The scope of the Catholic Church’s involvement in health care in the United States is wide. Catholic health care facilities are the largest group of non-profit hospitals in the United States. The Catholic Church controls 621 hospitals and 282 health-related organizations, and serves 85 million patients. It also controls four out of ten of the largest health care systems in America. The recent mergers have only increased their strength and numbers while decreasing access to reproductive health services.

Think this couldn’t happen in Canada? It already has. In April of 1998, Toronto’s Wellesley Central Hospital was taken over by the Catholic hospital St. Michael’s. St. Michael’s promptly banned abortions, vasectomies, and restricted other birth control procedures at Wellesley. More mergers could be on the way as economic difficulties increase and provinces find it harder and harder to pay for health care.

Hospital mergers in Canada and the United States are exacerbating the problem of lack of access to abortion and other reproductive health care services. In Canada, abortions are deemed a medically necessary service, but access to abortions is decreasing. Some provincial health insurance programs refuse to pay for abortions unless they are performed in a hospital. This gets to be a problem when no hospital in the province will perform them. New Brunswick, PEI, Quebec, and Manitoba do not currently cover the full cost of abortions performed in free-standing clinics. Health Minister Alan Rock is threatening to withhold transfer payments to these provinces unless they start complying with the Canada Health Act and start to fully fund abortions, regardless of where they are performed.

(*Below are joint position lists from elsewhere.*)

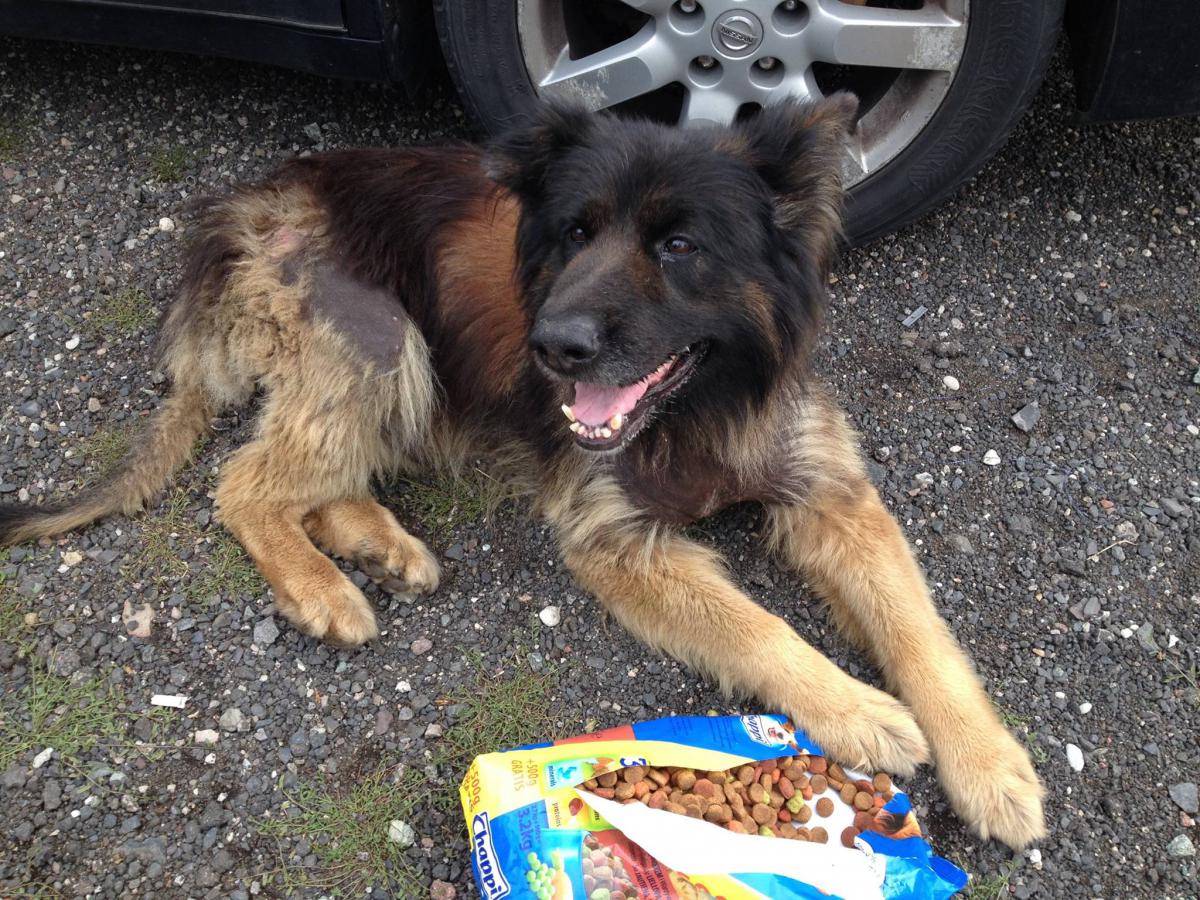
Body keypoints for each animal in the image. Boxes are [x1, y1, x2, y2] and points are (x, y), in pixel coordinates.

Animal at [0, 95, 1044, 848]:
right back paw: (323, 589)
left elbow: (918, 629)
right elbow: (760, 629)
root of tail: (240, 212)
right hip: (387, 345)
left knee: (305, 474)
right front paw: (860, 713)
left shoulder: (827, 493)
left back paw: (377, 546)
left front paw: (989, 766)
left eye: (680, 245)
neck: (696, 406)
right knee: (248, 483)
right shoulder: (617, 541)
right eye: (575, 233)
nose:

It seems that your access to an abortion is entirely dependent on where you live and how much you can afford to pay. If you need an abortion and live on Prince Edward Island, get ready to do some travelling. No hospital on the Island performs abortions, and the Island has no abortion clinics. In Regina, you may be able to get an abortion, but you’ll have to wait a full three to five weeks. In Manitoba, you’ll also have to wait three to five weeks unless you can afford the extra money for an abortion at the province’s one abortion clinic. If you live in the Yukon, you’re fortunate. Your hospital abortion will be fully funded, you may get a travel grant if you have to travel, and you won’t have to wait.

This disparity in access to timely abortions is not fair, and we can only hope that access to services does not decrease. If Catholic hospitals continue to merge with secular ones, and if provinces continue to refuse to fully fund abortions in clinics, we can be sure it will.